__Aim of the task__. Copy each record exactly as it reads, leaving out any pictures it holds.
START Raw data
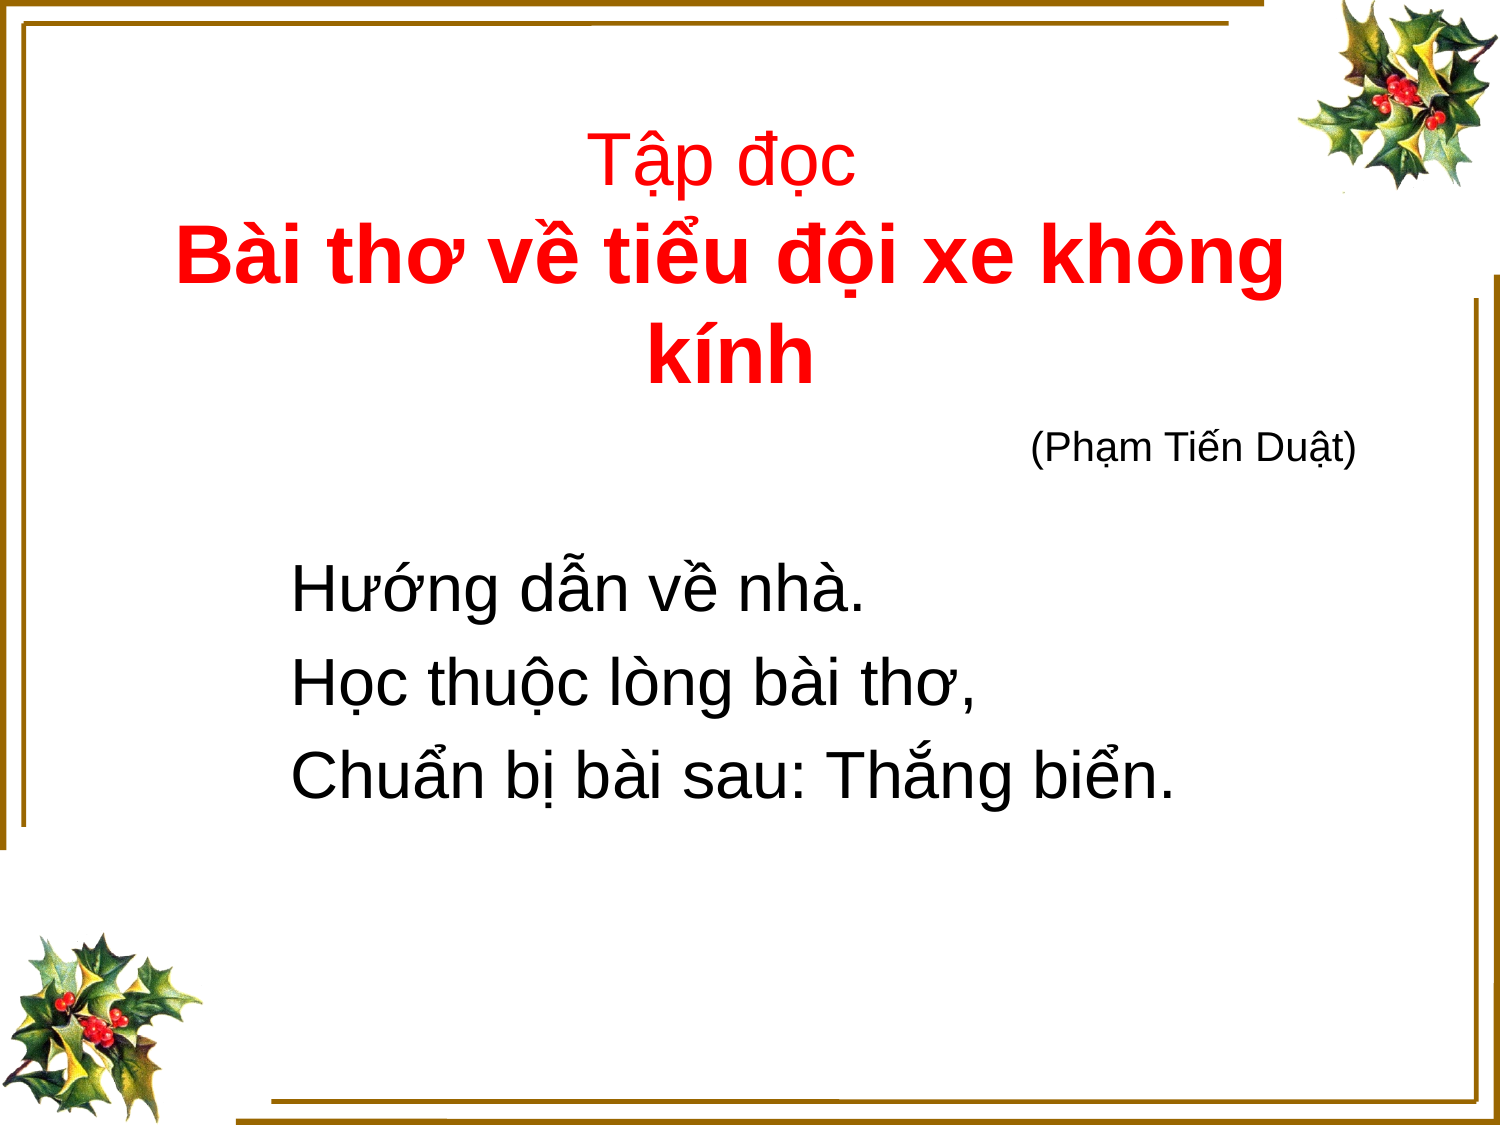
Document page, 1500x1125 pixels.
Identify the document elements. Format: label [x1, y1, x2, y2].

text_box [0, 0, 1500, 1125]
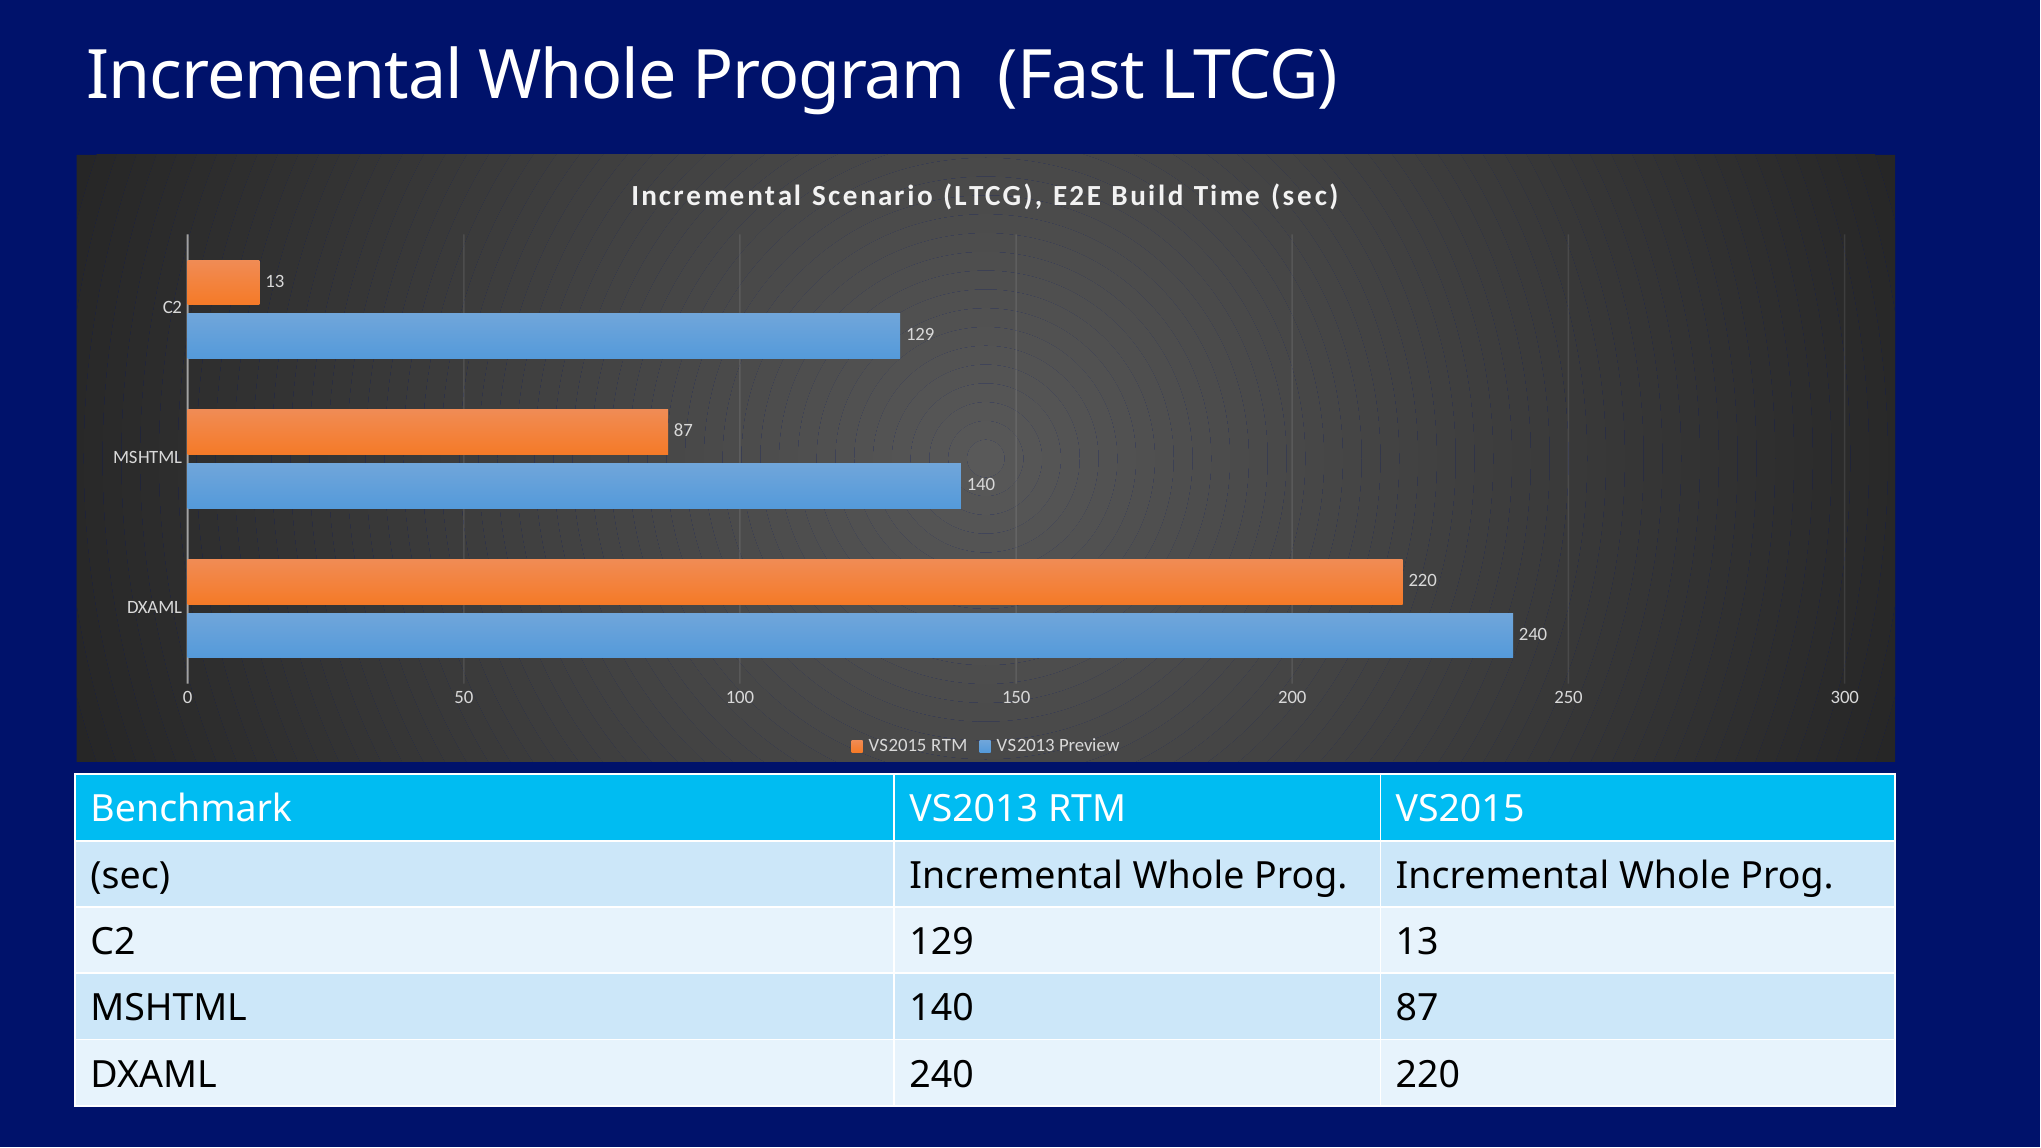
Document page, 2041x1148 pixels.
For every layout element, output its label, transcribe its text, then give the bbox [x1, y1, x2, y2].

table_cell 13 [1381, 908, 1894, 972]
table_header VS2015 [1381, 775, 1894, 840]
table_cell MSHTML [76, 974, 893, 1039]
table_cell 140 [895, 974, 1380, 1039]
table_cell Incremental Whole Prog. [1381, 842, 1894, 906]
table_cell (sec) [76, 842, 893, 906]
table_header VS2013 RTM [895, 775, 1380, 840]
table_header Benchmark [76, 775, 893, 840]
table_cell DXAML [76, 1040, 893, 1105]
text_box Incremental Whole Program (Fast LTCG) [53, 19, 1676, 124]
table_cell 240 [895, 1040, 1380, 1105]
table_cell 87 [1381, 974, 1894, 1039]
table_cell 220 [1381, 1040, 1894, 1105]
table_cell C2 [76, 908, 893, 972]
table_cell Incremental Whole Prog. [895, 842, 1380, 906]
table_cell 129 [895, 908, 1380, 972]
chart [76, 154, 1896, 763]
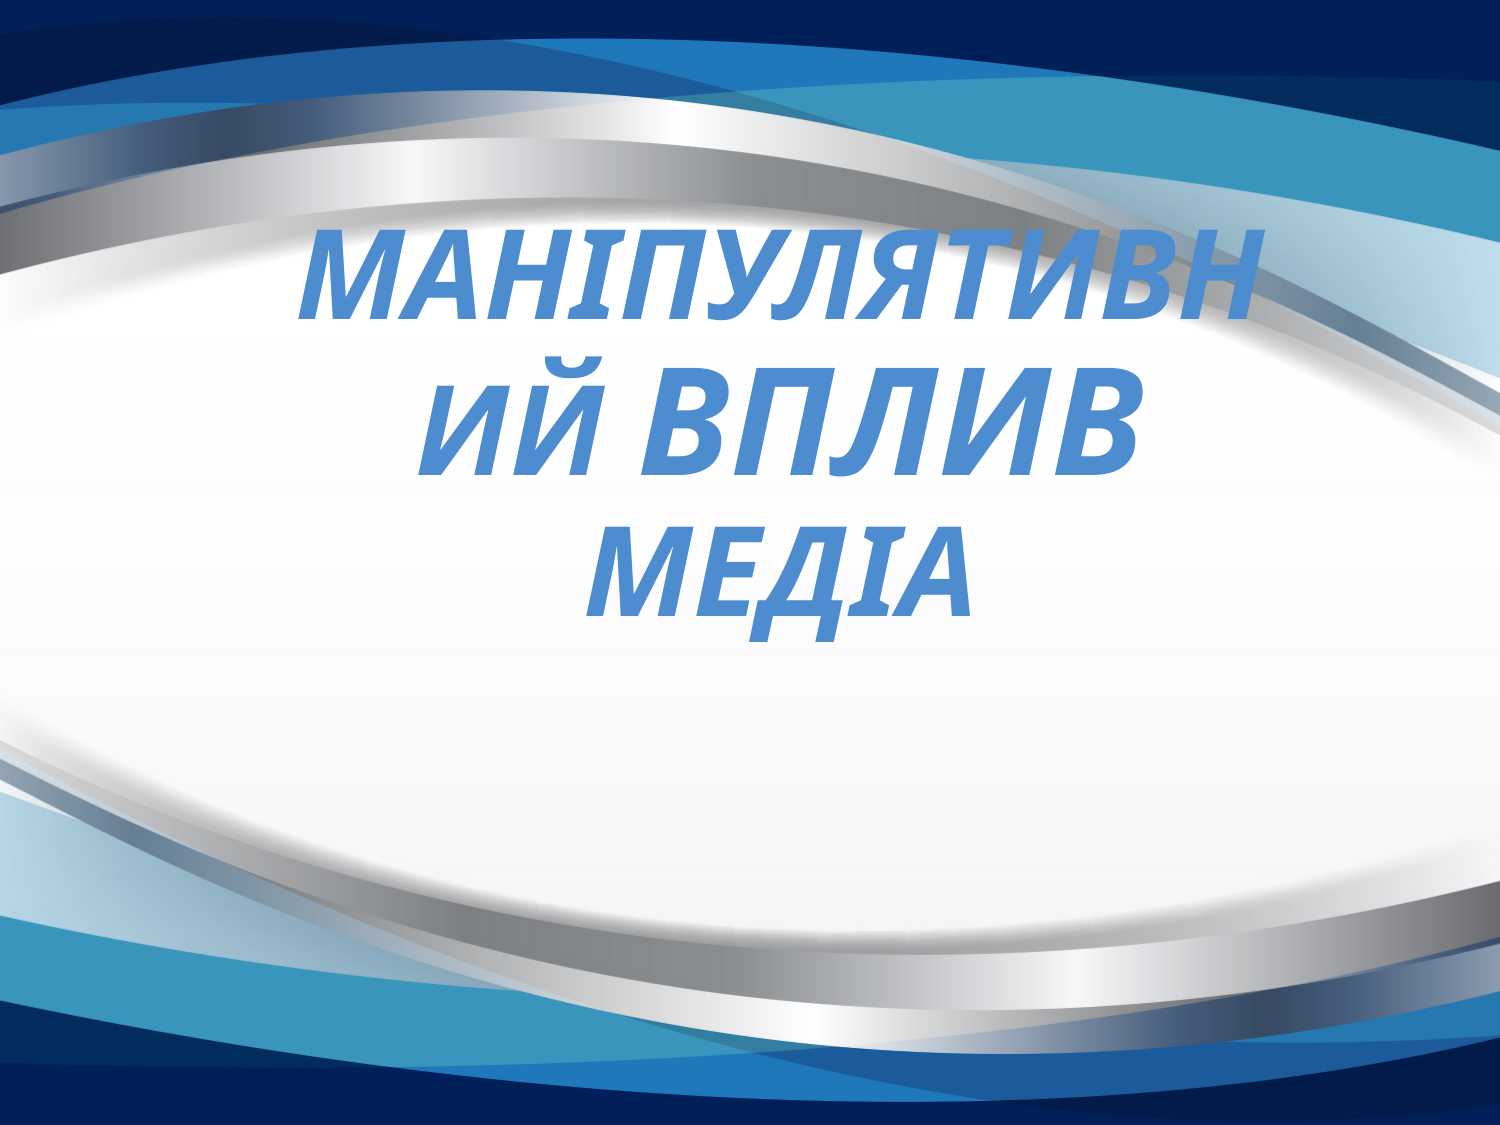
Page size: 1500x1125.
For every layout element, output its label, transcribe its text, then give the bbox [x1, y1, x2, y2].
END Raw data
__Task solution__.
Document page, 1500x1125 pixels.
Identify the document elements. Format: label [x1, y1, x2, y2].

text_box [0, 0, 1500, 1125]
Document page, 2041x1148 pixels.
For every layout element, output its label, transcribe its text, then give the bbox [x1, y1, x2, y2].

table_cell 13 [1381, 908, 1894, 972]
table_header VS2015 [1381, 775, 1894, 840]
table_cell MSHTML [76, 974, 893, 1039]
table_cell 140 [895, 974, 1380, 1039]
table_cell Incremental Whole Prog. [1381, 842, 1894, 906]
table_cell (sec) [76, 842, 893, 906]
table_header VS2013 RTM [895, 775, 1380, 840]
table_header Benchmark [76, 775, 893, 840]
table_cell DXAML [76, 1040, 893, 1105]
text_box Incremental Whole Program (Fast LTCG) [53, 19, 1676, 124]
table_cell 240 [895, 1040, 1380, 1105]
table_cell 87 [1381, 974, 1894, 1039]
table_cell 220 [1381, 1040, 1894, 1105]
table_cell C2 [76, 908, 893, 972]
table_cell Incremental Whole Prog. [895, 842, 1380, 906]
table_cell 129 [895, 908, 1380, 972]
chart [76, 154, 1896, 763]
Page size: 1500x1125.
For every layout element, output its label, transcribe its text, then give the bbox [x1, y1, x2, y2].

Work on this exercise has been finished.